Quem disse que vida na estrada é sinônimo de tédio não conheceu o norte-americano ZanaZamora. O caminhoneiro viralizou no Reddit ao mostrar que trocou o banco do passageiro por um verdadeiro cockpit gamer, capaz de rodar Cyberpunk 2077, iRacing e simuladores de voo sem engasgos – tudo isso enquanto aguarda a próxima entrega.
Visão geral do setup sobre rodas
O investimento total foi de cerca de US$ 6.000 (aprox. R$ 30 mil). O coração da máquina é um desktop equipado com processador Intel Core i9-14900 de 24 núcleos e a cobiçada NVIDIA GeForce RTX 5080. Ainda que a GPU de próxima geração nem tenha sido oficialmente lançada, o usuário afirma já contar com uma unidade pré-produção. A combinação promete excelente desempenho em games AAA e simuladores profissionais, superando com folga modelos como a RTX 4080 em rasterização tradicional e ray tracing.
Para acompanhar o poder gráfico, um monitor ultrawide de 3.440 × 1.440 pixels (21:9) foi fixado a um suporte ajustável, proporcionando campo de visão ampliado – fundamental em corridas e voos virtuais. Quando quer imersão total, ZanaZamora coloca o headset Meta Quest 3, obtido por US$ 300 no mercado de usados.
Simracing e simulação de voo: equipamentos de gente grande
No volante, nada de plástico: a direção é feita em fibra de carbono real e conta com botões em alumínio usinados. A base oferece 18 Nm de torque, patamar que rivaliza com kits profissionais voltados a pilotos de teste. Os pedais utilizam célula de carga, garantindo leitura precisa da força aplicada – recurso presente em modelos top de linha de marcas como Fanatec e Simucube.

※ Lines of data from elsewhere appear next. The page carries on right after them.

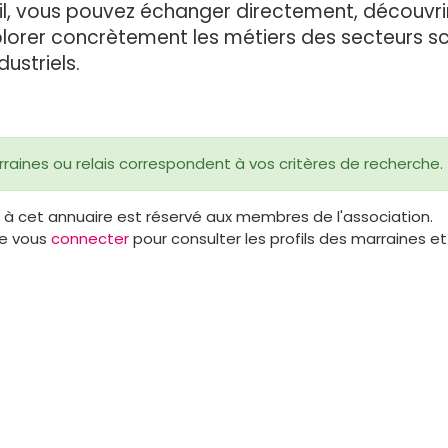
il, vous pouvez échanger directement, découvri
plorer concrètement les métiers des secteurs sci
ustriels.
raines ou relais correspondent à vos critères de recherche.
 à cet annuaire est réservé aux membres de l'association.
de vous
connecter
pour consulter les profils des marraines et 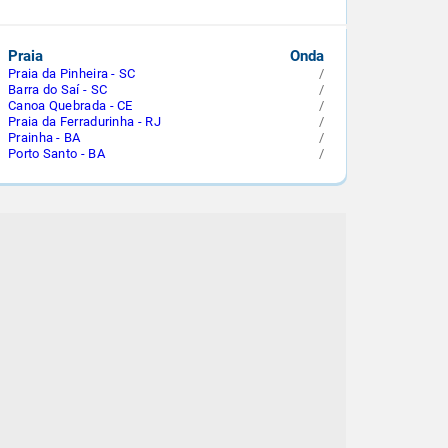
Praia
Onda
Praia da Pinheira - SC
/
Barra do Saí - SC
/
Canoa Quebrada - CE
/
Praia da Ferradurinha - RJ
/
Prainha - BA
/
Porto Santo - BA
/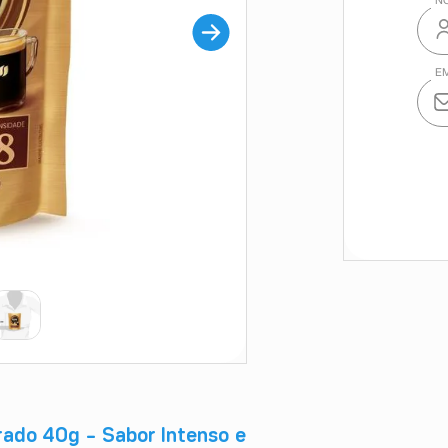
rado 40g – Sabor Intenso e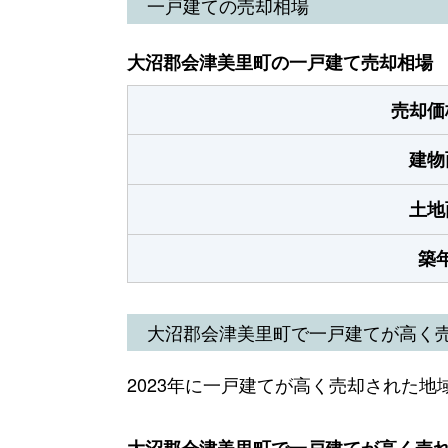
一戸建ての売却相場
大沼郡会津美里町の一戸建て売却相場
売却価
建物
土地
築
大沼郡会津美里町で一戸建てが高く
2023年に一戸建てが高く売却された地
大沼郡会津美里町で一戸建てが高く売れた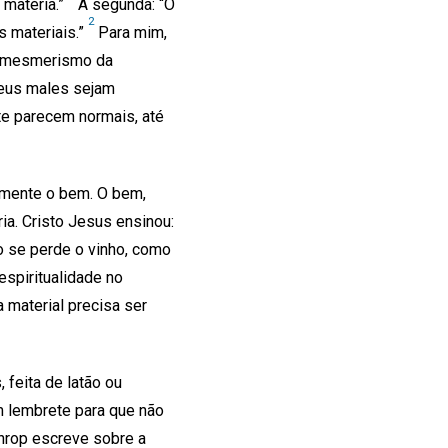
a matéria.”
A segunda: “O
2
s materiais.”
Para mim,
 o mesmerismo da
seus males sejam
rte parecem normais, até
ramente o bem. O bem,
a. Cristo Jesus ensinou:
o se perde o vinho, como
espiritualidade no
 material precisa ser
feita de latão ou
um lembrete para que não
hrop escreve sobre a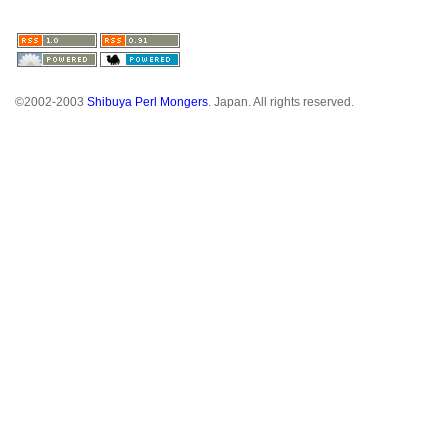
©2002-2003
Shibuya Perl Mongers
. Japan. All rights reserved.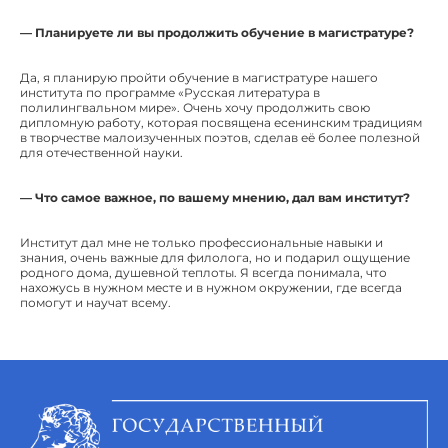
— Планируете ли вы продолжить обучение в магистратуре?
Да, я планирую пройти обучение в магистратуре нашего
института по программе «Русская литература в
полилингвальном мире». Очень хочу продолжить свою
дипломную работу, которая посвящена есенинским традициям
в творчестве малоизученных поэтов, сделав её более полезной
для отечественной науки.
— Что самое важное, по вашему мнению, дал вам институт?
Институт дал мне не только профессиональные навыки и
знания, очень важные для филолога, но и подарил ощущение
родного дома, душевной теплоты. Я всегда понимала, что
нахожусь в нужном месте и в нужном окружении, где всегда
помогут и научат всему.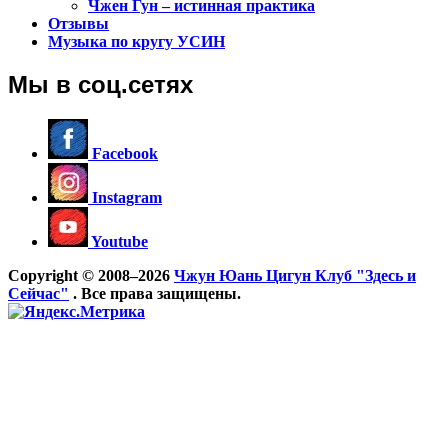
Чжен Гун – истинная практика
Отзывы
Музыка по кругу УСИН
Мы в соц.сетях
Facebook
Instagram
Youtube
Copyright © 2008–2026
Чжун Юань Цигун Клуб "Здесь и
Сейчас"
. Все права защищены.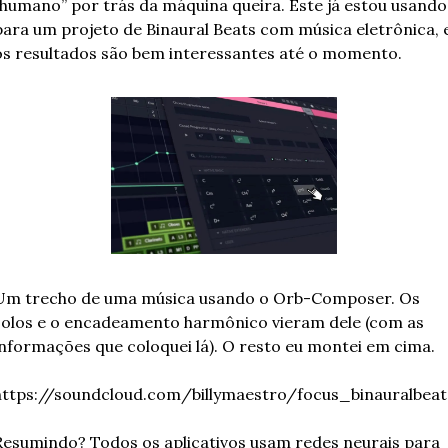
“humano” por trás da máquina queira. Este já estou usando 
para um projeto de Binaural Beats com música eletrônica, e
os resultados são bem interessantes até o momento.
Um trecho de uma música usando o Orb-Composer. Os 
solos e o encadeamento harmônico vieram dele (com as 
informações que coloquei lá). O resto eu montei em cima.
https://soundcloud.com/billymaestro/focus_binauralbeat
Resumindo? Todos os aplicativos usam redes neurais para 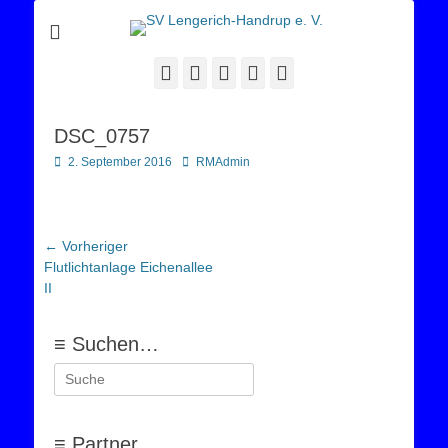
Sportverein Lengerich Handrup
SV Lengerich-
Handrup e. V.
Facebook
Twitter
E-
YouTube
Instagram
Mail
DSC_0757
Posted
Autor
2. September 2016
RMAdmin
on
Beitragsnavigation
← Vorheriger
Vorheriger
Flutlichtanlage Eichenallee
Beitrag:
II
≡ Suchen…
Suchen
nach:
≡ Partner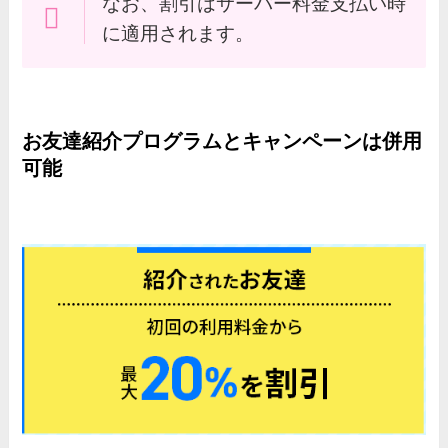
なお、割引はサーバー料金支払い時
に適用されます。
お友達紹介プログラムとキャンペーンは併用
可能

Se a corrida não está nos planos, basta trocar o conjunto por um sistema completo de simulação de voo: manche com force feedback, manete de potência e pedais de leme. Só essa brincadeira chegou a US$ 1.100, com a base do manche ocupando praticamente metade do valor.

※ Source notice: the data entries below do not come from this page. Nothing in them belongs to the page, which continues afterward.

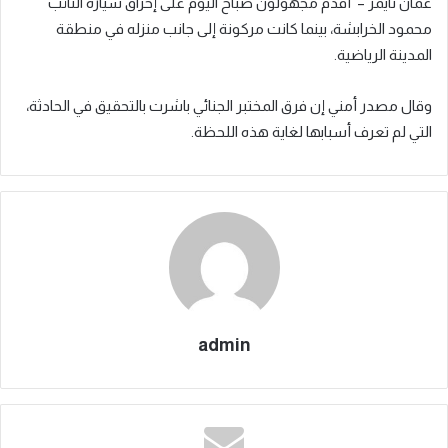
عمان تايمز – أقدم مجهولون صباح اليوم على إحراق سيارة النائب
محمود الخرابشة، بينما كانت مركونة إلى جانب منزله في منطقة
المدينة الرياضية.
وقال مصدر أمني إن فرق المختبر الجنائي باشرت بالتحقيق في الحادثة،
التي لم تعرف أسبابها لغاية هذه اللحظة.
admin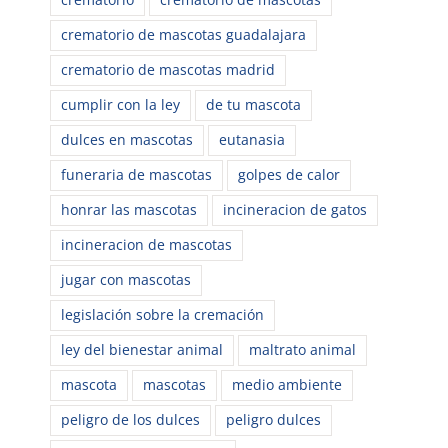
crematorio de mascotas guadalajara
crematorio de mascotas madrid
cumplir con la ley
de tu mascota
dulces en mascotas
eutanasia
funeraria de mascotas
golpes de calor
honrar las mascotas
incineracion de gatos
incineracion de mascotas
jugar con mascotas
legislación sobre la cremación
ley del bienestar animal
maltrato animal
mascota
mascotas
medio ambiente
peligro de los dulces
peligro dulces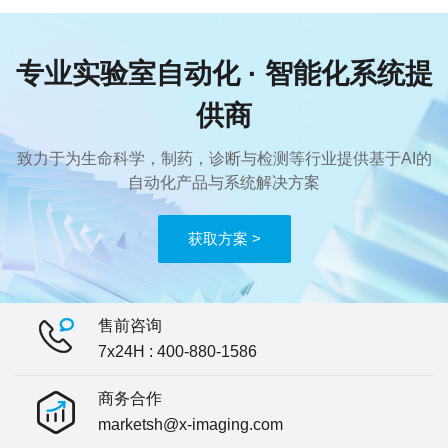
专业实验室自动化 · 智能化系统提
供商
致力于为生命科学，制药，诊断与检测等行业提供基于AI的
自动化产品与系统解决方案
获取方案 >
售前咨询
7x24H : 400-880-1586
商务合作
marketsh@x-imaging.com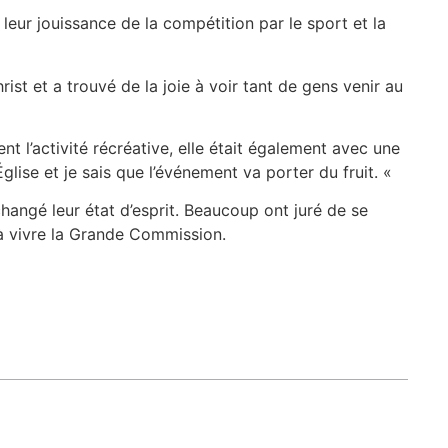
leur jouissance de la compétition par le sport et la
hrist et a trouvé de la joie à voir tant de gens venir au
t l’activité récréative, elle était également avec une
ise et je sais que l’événement va porter du fruit. «
changé leur état d’esprit. Beaucoup ont juré de se
r à vivre la Grande Commission.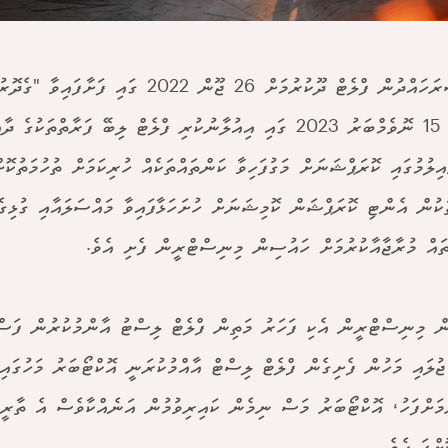
މާލެ ސަރަހައްދުން ފްލެޓް ދޫކުރުމަށް 26 ޖޫން 2022 ގަ
ދަށުން 15 ނޮވެމްބަރު 2023 ގައި އިއުލާނުކުރި ފްލެޓް ލިބޭ ފަރާތްތަކު
އިލުމުގައި ކޮރަޕްޝަނަށް މަގުފަހިވާ ކަންތައްތަކެއް ހުރިކަމަށް ތުހުމަތުކޮ
ަކުން އެންޓި ކޮރަޕްޝަން ކޮމިޝަނަށް ހުށަހަޅާފައިވާ މައްސަލައާއި ގުޅިގ
ައް މުރާޖާއާކުރުމަށް ހައުސިން މިނިސްޓްރީން ފެށި އެވެ.
ް މިނިސްޓްރީން އެކި ފަހަރު މަތިން ފްލެޓް ލިސްޓު އާންމުކުރުން ފަސްކ
ޖުލައި މަހުން ފެށިގެން ފްލެޓް ލިސްޓް އާއްމުކުރަނީ އޮކްޓޯބަރު މަހުގައި
ުމަށްފަހު، އޮކްޓޯބަރު މަސް ނިމެން ކައިރިވުމުން އަނެއްކާވެސް އެ ތާރީ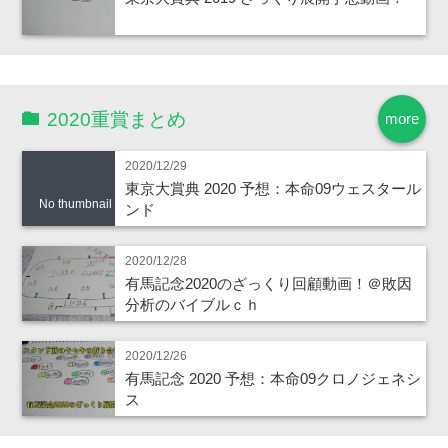
2020重賞まとめ
more
2020/12/29
東京大賞典 2020 予想：本命09ウェスタール
No thumbnail
ンド
2020/12/28
有馬記念2020のざっくり回顧動画！＠敗因
分析のバイブルｃｈ
2020/12/26
有馬記念 2020 予想：本命09クロノジェネシ
ス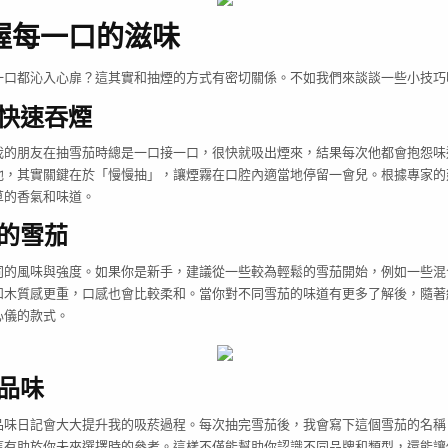
技
巧！
握每一口的滋味
一口都沁入心扉？這其實和抽煙的方式有密切關係。不如我們來談談一些小技巧
快速吞煙
我的朋友在抽雪茄時總是一口接一口，很快就吸出煙來，結果每次他都會抱怨味
他，其實關鍵在於「慢慢抽」，讓煙霧在口腔內適當地停留一會兒。根據專家的
草的香氣和味道。
的雪茄
同的風味與強度。如果你是新手，建議從一些較為輕鬆的雪茄開始，例如一些混
和木質感更重，口感也會比較柔和。當你對不同雪茄的味道有更多了解後，隨著
心儀的款式。
品味
品味日記會大大提升我的吸菸過程。每次抽完雪茄後，我會寫下這個雪茄的名稱
這有助於你未來選擇時的參考。這樣不僅能幫助你認識不同品牌和類型，還能讓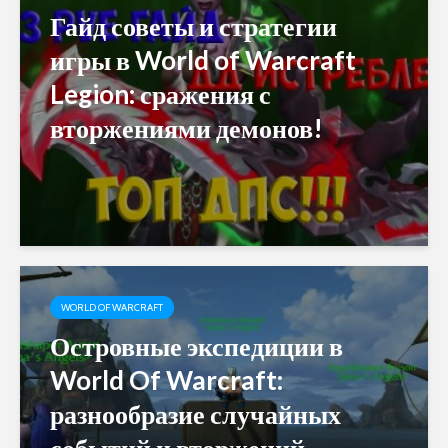
Гайд советы и стратегии
игры в World of Warcraft
Legion: сражения с
вторжениями демонов!
WORLD OF WARCRAFT
Островные экспедиции в
World Of Warcraft:
разнообразие случайных
событий и вторжений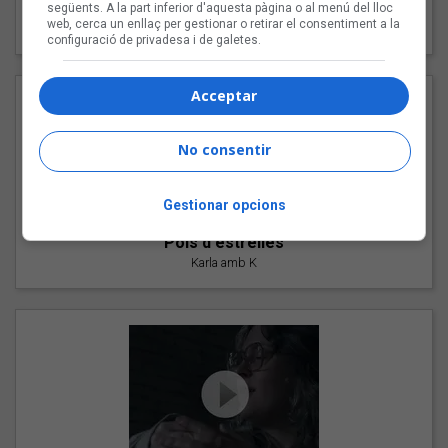
"Les cabres"
següents. A la part inferior d'aquesta pàgina o al menú del lloc
web, cerca un enllaç per gestionar o retirar el consentiment a la
94 Rules amb Compte
configuració de privadesa i de galetes.
Acceptar
No consentir
Gestionar opcions
"Pols d'estrelles"
Karla amb K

Alimentação elétrica: bateria primeiro, gerador depois
Todo o aparato roda, inicialmente, nas baterias auxiliares do caminhão por até duas horas. Quando o nível cai, um gerador automático entra em ação e recarrega o sistema, junto com o ar-condicionado da cabine. A única limitação registrada é ao ligar o micro-ondas simultaneamente: o pico de consumo faz o inversor disparar e o PC desliga – um lembrete de que potência também requer gerenciamento de energia.

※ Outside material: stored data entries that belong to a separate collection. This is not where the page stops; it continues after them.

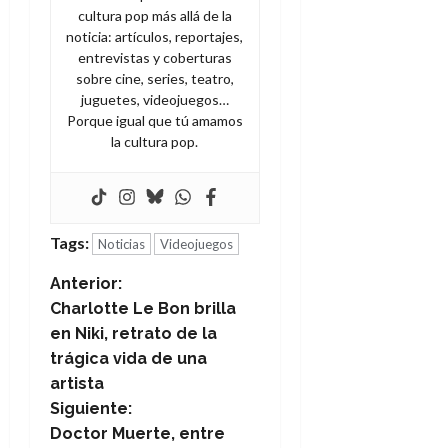
cultura pop más allá de la
noticia: artículos, reportajes,
entrevistas y coberturas
sobre cine, series, teatro,
juguetes, videojuegos…
Porque igual que tú amamos
la cultura pop.
Tags:
Noticias
Videojuegos
N
Anterior:
Charlotte Le Bon brilla
a
en Niki, retrato de la
trágica vida de una
v
artista
e
Siguiente:
Doctor Muerte, entre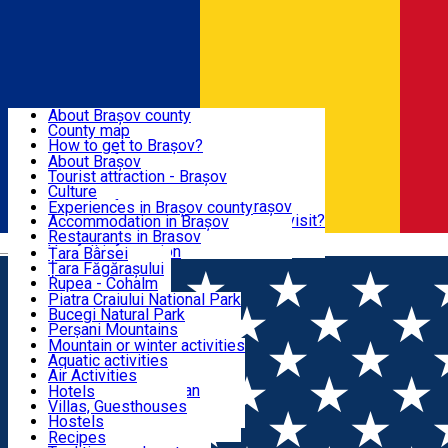
Sign In
Sign Up Free
BRAȘOV COUNTY
About Brașov county
County map
BRAȘOV
How to get to Brașov?
Tourist Information Centers
About Brașov
Tourist Guides
Tourist attraction - Brașov
EXPERIENCES
Brașov Tourism Recommendations
Culture
Historical tourist attractions
Tourist Information Center - Brașov
Experiences in Brașov county
What would a local recommend to visit?
Accommodation in Brașov
DESTINATIONS
Tourism news Brașov
Restaurants in Brasov
Română
Restaurants
Usefull information
Țara Bârsei
Țara Făgărașului
NATURE
Rupea - Cohalm
ECO Destinations
Piatra Craiului National Park
Bucegi Natural Park
ACTIVE TOURISM
Perșani Mountains
Făgăraș Mountains
Mountain or winter activities
Postăvarul Peak
Aquatic activities
ACCOMMODATION
Măgura Codlei
Air Activities
Ciucaș Mountains
Adventure, Equestrian
Hotels
Protected areas
Cycling, Running
Villas, Guesthouses
CULTURAL HERITAGE
Other natural attractions
Other activities
Hostels
Speoturism
Cottages
Recipes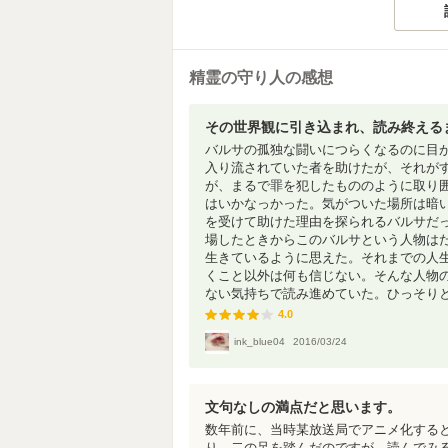
精霊の守り人の感想
その世界観に引き込まれ、読み終える
バルサの孤独な闘いにつらくなるのに目
入り流されていた者を助けたが、それが
が、まるで罪を犯したもののように取り
はいかなっかった。気がついた場所は暗
を受けて助けた理由を探られるバルサだ
場したときからこのバルサという人物は
生きているように思えた。それまでの人
くこと以外は何も信じない。そんな人物
ない気持ちで読み進めていた。ひっそりと生
4.0
4.0
ink_blue04
2016/03/24
文句なしの満点だと思います。
数年前に、当時某放送局でアニメ化する
り、二の足を踏んだのですが、読んでみ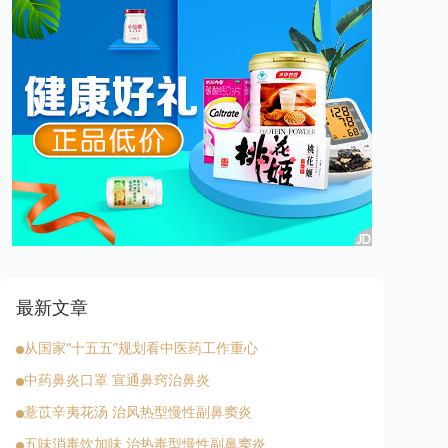
最新文章
从国家“十五五”规划看中医药工作重心
中药鼻炎口罩 宣通鼻窍治鼻炎
薏苡辛夷花汤 治风热型慢性副鼻窦炎
五味消毒饮加味 治热毒型慢性副鼻窦炎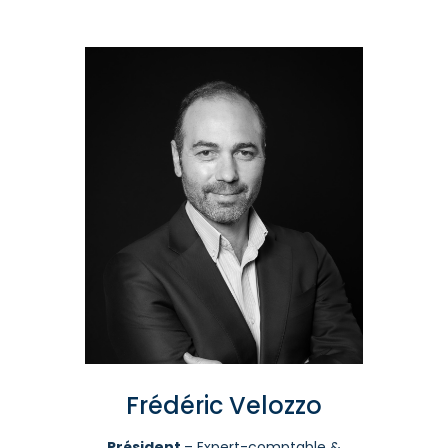
Frédéric Velozzo
Président
– Expert-comptable &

Proteção contra vibrações (e acidentes domésticos)
Transportar um desktop em rodovias cheias de solavancos é receita para desastre, mas ZanaZamora encontrou uma solução engenhosa. Ele fixou um suporte metálico diretamente no chassi do gabinete para sustentar a GPU, conectado via cabo riser. Dessa forma, o peso empurra para baixo o suporte em vez de forçar o slot PCIe, um dos pontos de ruptura mais comuns em PCs itinerantes. A estratégia se provou eficaz: o setup anterior rodou sete anos na mesma cabine, sobreviveu até a queda de um beliche e só precisou de troca de placa-mãe – ironicamente, ele foi aposentado por uma simples gota de café.
Imagem: William R
Performance na pista virtual
Nos três meses que antecederam o vídeo, o caminhoneiro disputou a série GT4 do iRacing, plataforma que exige precisão milimétrica. Aproveitando as paradas obrigatórias de 34 horas dos motoristas nos EUA e pequenos intervalos de descanso, ele terminou a temporada 2026 em 151.º lugar no ranking mundial da categoria. Nada mau para quem faz pit stop em postos de combustível reais.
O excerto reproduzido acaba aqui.